GitLab is an awesome product! Although I don’t use their hosted service at GitLab.com, I’ve been a very happy user of the product in an internally hosted setup.
They had a pretty bad (and well publicized) incident a couple of days back which started with spammers hammering their Postgres DBs and unfortunately ending up with a sysadmin accidentally removing almost 300GB of production data.
I can empathize (#HugOps) with the engineers who were working tirelessly to rectify the situation. Shit can hit the fan anytime you have a production system with so many users open to the wild internet. The transparency shown by the GitLab team to keep their users informed during the incident was awesome and required amazing guts!
Now most blogs/experts talk about the technical aspects of the unfortunate incident. These mainly focus on DB backup, replication and restoration processes, which are no doubt, highly valid points.
I’d like to suggest another key aspect that came to my mind when going through the incident report, the human aspect!
This aspect seems to be ignored by many. From all accounts it looks like the team member working on the database issue was alone, tired and frustrated. The data removal disaster may have been averted if, not one but two engineers were working on the problem together. Think pair-programming. Obviously, screen sharing can be used if the engineers are not co-located.

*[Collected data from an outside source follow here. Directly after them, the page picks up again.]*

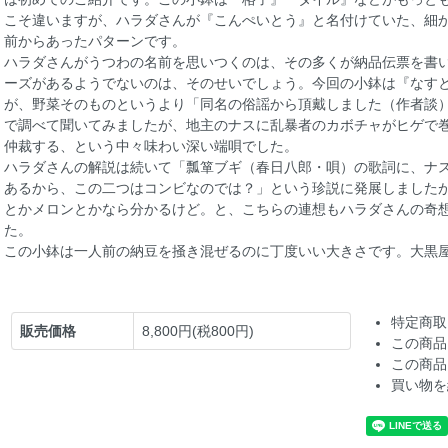
こそ違いますが、ハラダさんが『こんぺいとう』と名付けていた、細
前からあったパターンです。
ハラダさんがうつわの名前を思いつくのは、その多くが納品伝票を書
ーズがあるようでないのは、そのせいでしょう。今回の小鉢は『なす
が、野菜そのものというより「同名の俗謡から頂戴しました（作者談
で調べて聞いてみましたが、地主のナスに乱暴者のカボチャがヒゲで
仲裁する、という中々味わい深い端唄でした。
ハラダさんの解説は続いて「瓢箪ブギ（春日八郎・唄）の歌詞に、ナ
あるから、この二つはコンビなのでは？」という珍説に発展しましたが、
とかメロンとかなら分かるけど。と、こちらの連想もハラダさんの奇
た。
この小鉢は一人前の納豆を掻き混ぜるのに丁度いい大きさです。大黒
特定商取
販売価格
8,800円(税800円)
この商品
この商品
買い物を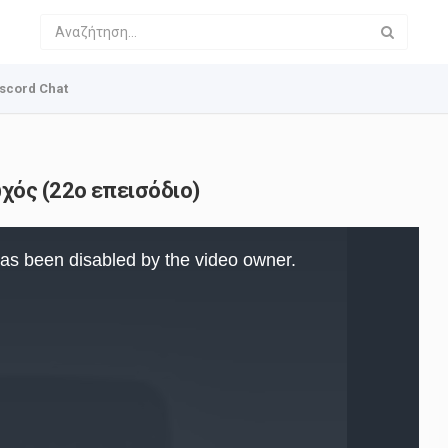
scord Chat
χός (22o επεισόδιο)
as been disabled by the video owner.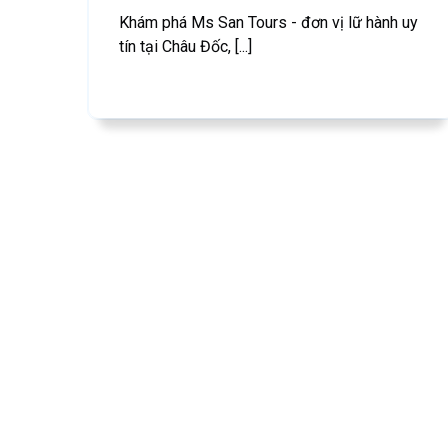
Khám phá Ms San Tours - đơn vị lữ hành uy
tín tại Châu Đốc, [...]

I know this still does not guarantee a serious f*ck up, but as a company/startup you would probably have better odds on your side.
An engineer should never work alone when fixing a highly critical production issue.
When trying to fix critical production issues in software systems its super important to have a aircraft style co-pilot working with you on the look out for potential howlers that can occur, e.g. rm -rfing the wrong folder.
There is always something to learn from adversity, Rock-on GitLab! Still a big fan.